Marlene Dumas: Moshekwa
The exhibition is mostly painting after painting of heads and figures (ranging from the demure to the pornographic) torn from all context, often painted on a monumental scale and always with a breathtaking economy and tenderness. Tenderness is the key to the work; the paintings draw you into their isolation and call out in a way that goes beyond eye contact. As a painter though, it is the economy that fascinates. They may be centuries apart in aesthetic, technique and intent, but the only painter who springs to mind as besting Dumas' stark and tender economy is Hans Holbein the Younger, especially in his drawings. In Dumas' work, large areas of thin paint are played against thicker colour, texture and tone while lines and edges are kept simple and this is enough to describe faces, features and moods with eloquence. There is enough confidence and integrity within her work to allow her to paint with delicacy, vulnerability and fragility - or even to break her subjects' faces - but that confidence permeates them and keeps the paintings powerful. She says she works from photographs to keep her from worrying what the sitter thinks and I believe this may genuinely be what enables her to paint this way.

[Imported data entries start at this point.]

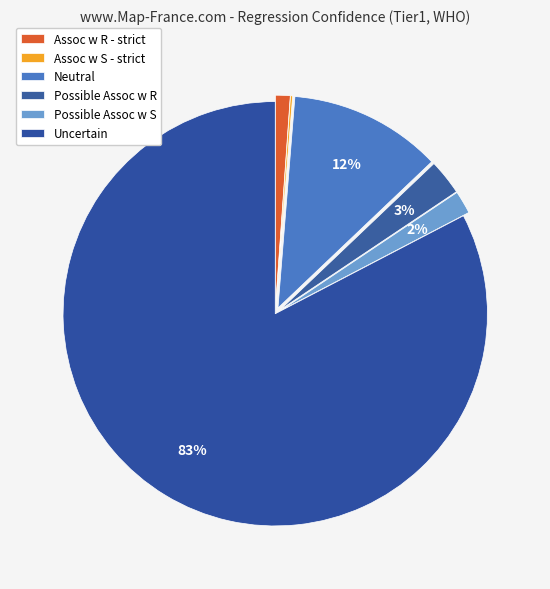

Is Assoc w R - strict the majority of the pie?

No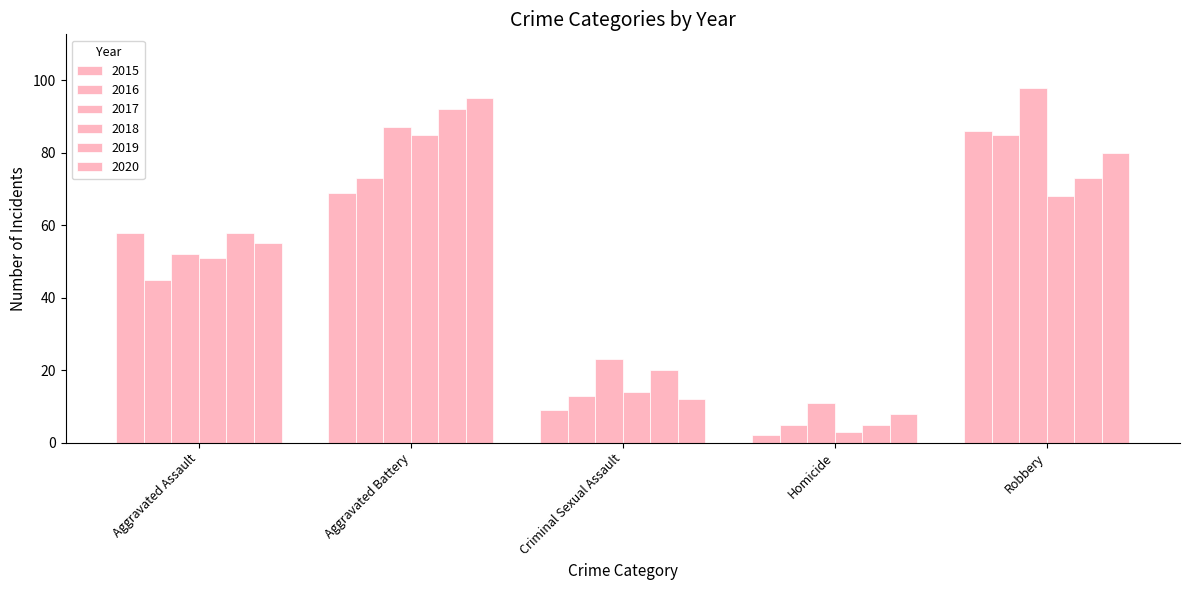

How many data points in 2018 are less than 51?

2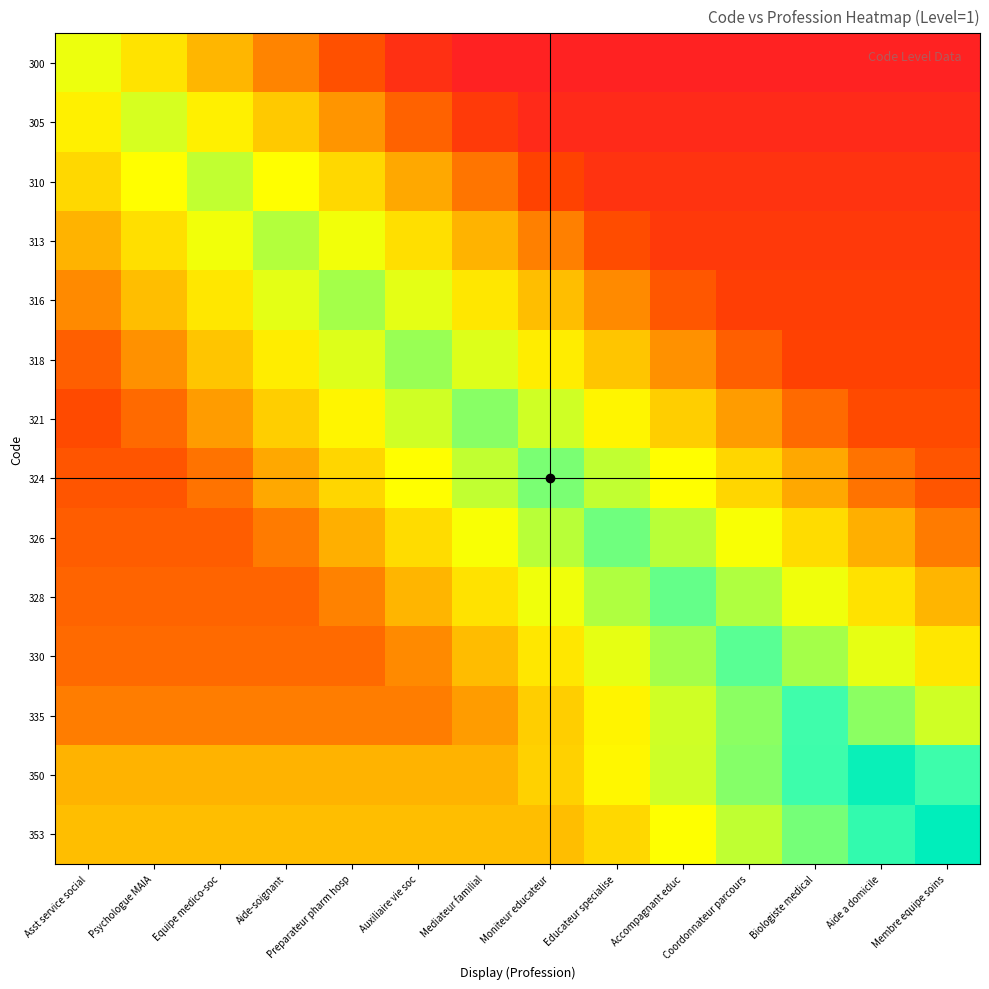

At Preparateur pharm hosp, list the series in order from smallest to largest.

300, 330, 335, 328, 305, 326, 350, 353, 324, 310, 321, 313, 318, 316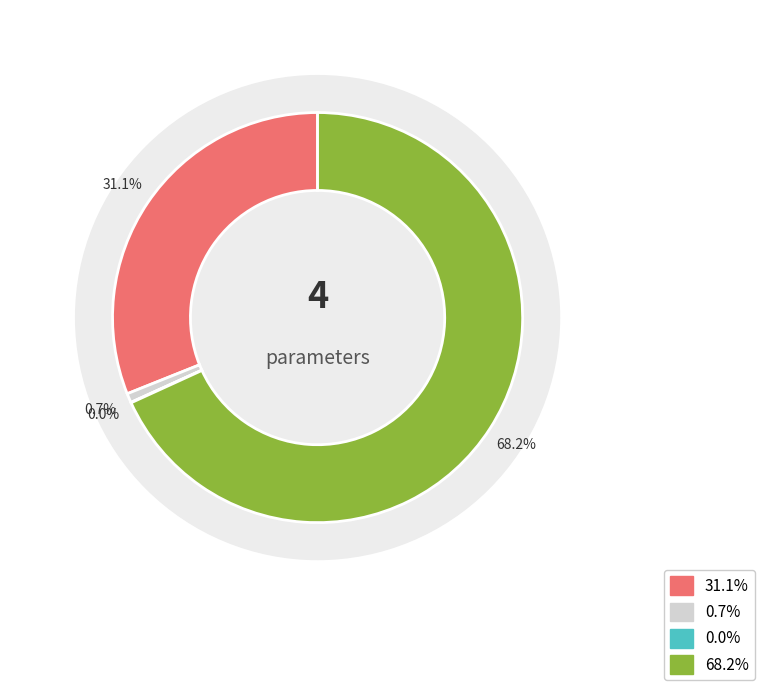

Does any single category account for the majority?

Yes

Hans Holbein: Grace, the Lady Parker
Marlene Dumas: The White Disease
I can't help but feel I ought to write something of the artist's intent and the grand themes she explores but in truth I don't want to. The Tate's accompanying texts and the panels in the exhibition do so but it feels like it this missing the point. These paintings function the way the very best paintings do: by osmosis. Words just aren't necessary.

That is all that needs to be said. Dumas' website is here, her career details are here, the exhibition website is here. Get to London before May 10th and see it.